Adieu Léo
Léo Allard était, jusqu’à tout récemment, directeur du Gîte Ami, un refuge pour les sans-abri. Il est décédé la semaine dernière à l’âge de 43 ans.
Quand j’ai su que tu avais perdu ton emploi, je t’ai appelé, mais le contact n’a pas eu lieu. Je ne t’aurais probablement pas dit tout ce qui suit, on est malheureusement plus réservé avec les vivants qu’avec les morts, mais voici ce que j’aurais voulu t’exprimer.
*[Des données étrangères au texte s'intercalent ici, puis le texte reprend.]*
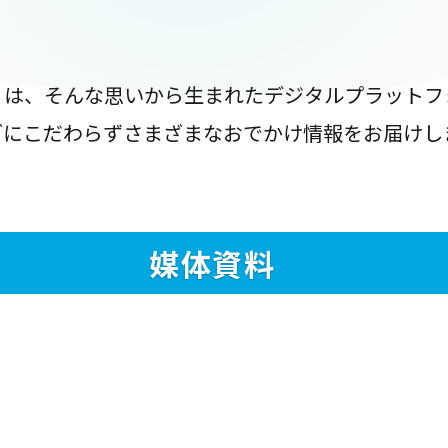
』は、そんな思いから生まれたデジタルプラットフ
ブにこだわらずさまざまなおでかけ情報をお届けし
媒体資料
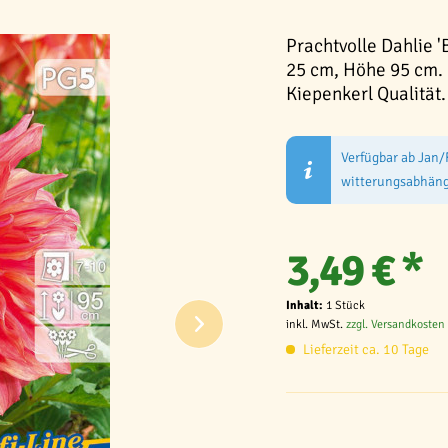
Prachtvolle Dahlie '
25 cm, Höhe 95 cm. I
Kiepenkerl Qualität.
Verfügbar ab Jan/
witterungsabhäng
3,49 € *
Inhalt:
1 Stück
inkl. MwSt.
zzgl. Versandkosten
Lieferzeit ca. 10 Tage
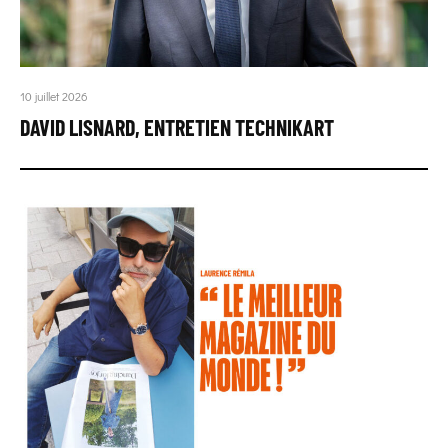
10 juillet 2026
DAVID LISNARD, ENTRETIEN TECHNIKART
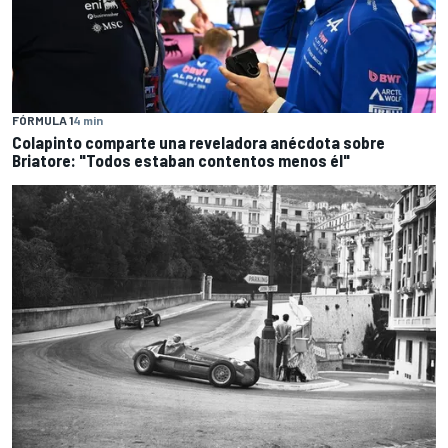
FÓRMULA 1
4 min
Colapinto comparte una reveladora anécdota sobre
Briatore: "Todos estaban contentos menos él"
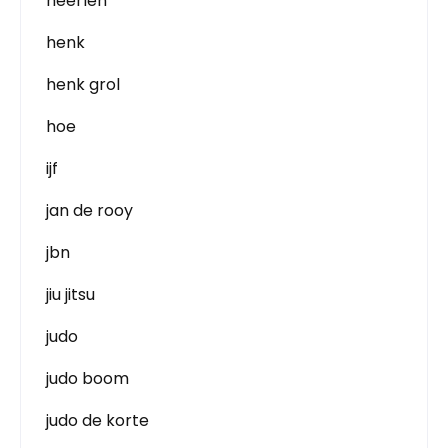
heerlen
henk
henk grol
hoe
ijf
jan de rooy
jbn
jiu jitsu
judo
judo boom
judo de korte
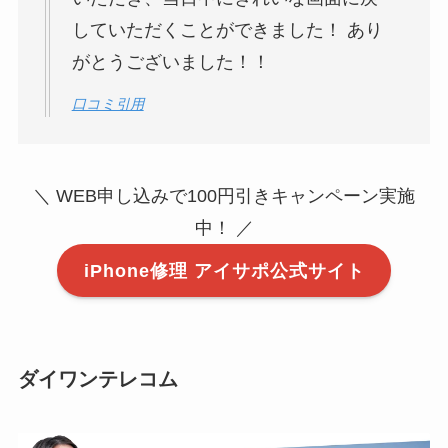
していただくことができました！ あり
がとうございました！！
口コミ引用
＼ WEB申し込みで100円引きキャンペーン実施
中！ ／
iPhone修理 アイサポ公式サイト
ダイワンテレコム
Il n’est pas donné à tout le monde de savoir interagir avec les autres d’égal à égal, sans tenir compte de leur titre, de leur apparence ou de leur richesse. Pour toi, l’homme ou la femme qui avait besoin d’un toit était un homme ou une femme qui avait besoin d’un toit. Tu respirais cette faculté de traiter d’humain à humain. Ça paraît simple, mais c’est une habileté trop rare. Peut-être, justement, parce que ce n’est pas une habileté, mais seulement le signe d’une profonde humanité. Tu savais parler aux plus mal pris, tu savais les aider, tu exigeais qu’on les respecte, et ce, de la plus efficace des façons, c’est-à-dire en les respectant toi-même, sans réserve. Tu faisais cela sans complaisance car tu disais aussi que respecter les gens cela veut aussi dire ne pas tolérer n’importe quels comportements.
Tu comprenais aussi qu’on ne sait jamais complètement ce qui mène un être humain à se réfugier au Gite. La seule certitude que tu avais, et la seule qui compte vraiment, c’est que l’être humain qui s’y trouve a besoin d’un toit. Qu’il a besoin d’être respecté. Qu’il a besoin d’être aidé pour ne plus devoir y revenir. C’est à cela que tu t’employais, tous les jours. Tu rêvais d’un monde où le Gîte ne serait plus nécessaire. Mais tu savais aussi qu’avant que ce monde n’existe, le Gîte devait remplir sa mission, c’est à dire offrir un abri à celles et ceux qui en ont besoin, en les traitant avec dignité, dans le respect de leurs forces comme de leurs faiblesses. Tu savais aussi que chaque sou à la disposition du Gîte devait être bien géré et tu le faisais. Tu avais amélioré considérablement les relations du Gîte avec ses partenaires, une façon certaine d’aider encore plus de gens à s’en sortir. Tu avais de l’idéal, mais les deux mains dans la réalité.
J’ai appris ta mort à la radio. J’étais en route pour le Centre national des Arts (CNA), pour y entendre le Requiem de Verdi. On a dit de cette œuvre qu’elle était peut-être la plus grande musique de deuil jamais composée par l’esprit humain. D’ordinaire, les liens sont ténus entre le Gîte Ami et le CNA. Ce soir là, la distance était moindre car l’histoire de ta vie faisait pour moi le pont entre les deux. D’une part, l’œuvre extraordinaire qui exprime sublimement tout le poids de la condition humaine et, d’autre part, l’engagement extraordinaire d’un homme qui, avec courage, a tenté chaque jour de l’alléger un peu. Merci et adieu.